Izabela M.: Chciałabym się dowiedzieć, czy połączy mnie los z mężczyzną, z którym jestem na zdjęciu? Czy będę miała z nim dziecko? Jeśli nie, to proszę powiedzieć, co mnie czeka? Czy czeka mnie szczęśliwy związek, w którym będę miała upragnione dziecko. Sytuacja wydaje się beznadziejna, mam 37 lat. Również chciałabym się dowiedzieć, czy dobry jest pomysł kupienia tu, w Londynie, gdzie aktualnie znajdujemy się, domu za pieniądze moje i tego mężczyzny ze zdjęcia? Po kilku latach moglibyśmy ten dom korzystnie sprzedać.

Krzysztof Jackowski: - Pragnę panią ostrzec przed mężczyzną ze zdjęcia. Pierwsze moje skojarzenie, gdy spojrzałem na jego twarz, to określenie: kryminał. Siedział lub będzie siedział w kryminale. Wiem, że to co powiem nie będzie się pani podobało, bo ten mężczyzna bardzo jest za panią. To człowiek stanowczy, a nawet zawzięty. Mam wrażenie, że on zepsuje sobie życie jakąś bójką, bijatyką. Z tego powodu trafi do kryminału, a wasz związek się rozleci. Spotka pani wówczas innego mężczyznę, będzie to dla pani też niezbyt szczęśliwy związek, ale da pani upragnione dziecko. Z mężczyzną ze zdjęcia będziecie razem góra 3 lata. Pasujecie do siebie pewną porywczością, zazdrością, do której zresztą dostarczacie powodów – pani szczególnie. Odradzam kupno domu, bo po co wspólny dom, skoro nie jest wam pisana wspólna przyszłość.

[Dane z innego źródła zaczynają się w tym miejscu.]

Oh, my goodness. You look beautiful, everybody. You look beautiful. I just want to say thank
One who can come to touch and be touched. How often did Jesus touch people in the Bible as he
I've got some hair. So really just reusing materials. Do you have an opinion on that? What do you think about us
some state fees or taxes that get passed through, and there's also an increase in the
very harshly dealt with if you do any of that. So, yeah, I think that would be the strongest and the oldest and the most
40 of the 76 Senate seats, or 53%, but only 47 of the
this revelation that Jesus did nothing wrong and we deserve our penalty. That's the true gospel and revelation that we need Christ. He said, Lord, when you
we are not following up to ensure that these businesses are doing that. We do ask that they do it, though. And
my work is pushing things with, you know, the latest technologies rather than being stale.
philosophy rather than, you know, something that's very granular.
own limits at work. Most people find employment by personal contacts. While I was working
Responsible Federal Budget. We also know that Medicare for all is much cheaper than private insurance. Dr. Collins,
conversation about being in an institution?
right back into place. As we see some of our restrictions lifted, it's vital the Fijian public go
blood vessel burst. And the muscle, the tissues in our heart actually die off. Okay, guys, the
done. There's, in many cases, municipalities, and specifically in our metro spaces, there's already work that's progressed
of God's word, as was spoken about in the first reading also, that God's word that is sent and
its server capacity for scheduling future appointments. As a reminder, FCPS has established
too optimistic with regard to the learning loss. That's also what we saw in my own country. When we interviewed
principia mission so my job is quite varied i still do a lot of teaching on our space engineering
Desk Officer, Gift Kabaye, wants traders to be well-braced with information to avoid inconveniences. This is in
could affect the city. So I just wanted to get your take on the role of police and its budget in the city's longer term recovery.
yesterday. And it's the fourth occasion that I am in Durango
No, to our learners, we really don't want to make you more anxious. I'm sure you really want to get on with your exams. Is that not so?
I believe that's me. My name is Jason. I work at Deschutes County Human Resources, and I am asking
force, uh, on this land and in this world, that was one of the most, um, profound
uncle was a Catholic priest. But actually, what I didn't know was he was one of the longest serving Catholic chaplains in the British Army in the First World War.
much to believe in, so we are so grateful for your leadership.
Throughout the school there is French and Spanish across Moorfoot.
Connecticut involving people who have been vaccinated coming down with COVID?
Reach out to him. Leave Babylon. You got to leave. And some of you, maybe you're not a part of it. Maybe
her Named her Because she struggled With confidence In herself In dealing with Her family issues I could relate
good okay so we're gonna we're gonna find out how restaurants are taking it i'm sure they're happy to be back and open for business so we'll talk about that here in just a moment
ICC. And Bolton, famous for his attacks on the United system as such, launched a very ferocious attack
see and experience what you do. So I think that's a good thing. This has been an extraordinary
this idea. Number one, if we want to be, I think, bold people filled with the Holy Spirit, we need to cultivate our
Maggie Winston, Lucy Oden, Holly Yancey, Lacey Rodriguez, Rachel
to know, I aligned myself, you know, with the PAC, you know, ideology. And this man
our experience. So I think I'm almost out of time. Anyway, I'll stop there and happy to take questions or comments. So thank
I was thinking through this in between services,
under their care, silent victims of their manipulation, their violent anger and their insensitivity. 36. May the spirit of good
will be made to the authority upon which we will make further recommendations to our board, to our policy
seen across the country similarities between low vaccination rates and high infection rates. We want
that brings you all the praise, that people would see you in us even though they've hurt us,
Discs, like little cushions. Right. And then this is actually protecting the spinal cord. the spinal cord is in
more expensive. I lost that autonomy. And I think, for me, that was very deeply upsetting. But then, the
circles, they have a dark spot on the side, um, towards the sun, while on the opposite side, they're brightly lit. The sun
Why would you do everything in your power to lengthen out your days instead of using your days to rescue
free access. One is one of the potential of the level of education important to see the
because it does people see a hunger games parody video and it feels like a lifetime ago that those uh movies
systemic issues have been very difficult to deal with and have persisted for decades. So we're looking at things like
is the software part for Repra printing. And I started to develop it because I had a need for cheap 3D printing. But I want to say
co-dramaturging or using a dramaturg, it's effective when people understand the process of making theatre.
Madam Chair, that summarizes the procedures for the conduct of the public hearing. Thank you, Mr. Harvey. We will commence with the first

Elwira K.: - Jestem mężatką mam dwoje dzieci 19 i 22 lata. Moje uczucia do męża wygasły. Od kilku lat mam przyjaciela, bardzo go kocham, chciałabym z nim spędzić resztę życia. Jest to mężczyzna, o którym marzyłam, czekałam całe życie, przy którym czuję się bezpieczna, czuję się kobietą. On wypełnia całe moje życie, ciągle o nim myślę, chociaż ostatnio nie jestem pewna jego uczuć… On ma rodzinę, dzieci. Chcę prosić pana o wizję czy będziemy razem? Czy on mnie kocha? Czy nasz związek przetrwa? Są to dla mnie najważniejsze pytania. Posyłam też panu zdjęcie mojego przyrodniego brata. Kochałam go bardzo i sporo pomagałam finansowo. On mieszkał w innym mieście, pisał do mnie takie zatrważające listy o swojej chorobie i innych problemach rodzinnych…
Wszystko okazało się kłamstwo, brat nadużywał alkoholu, rzucił rodzinę i wyemigrował w poszukiwaniu pracy do Niemiec. Czy nasze rodzinne kontakty jeszcze się kiedyś odbudują? Czy mam się rozwieść z mężem, czy pozostać z rodziną? Czy mój przyjaciel chce stworzyć związek ze mną? Czy Będę szczęśliwa w nowym związku?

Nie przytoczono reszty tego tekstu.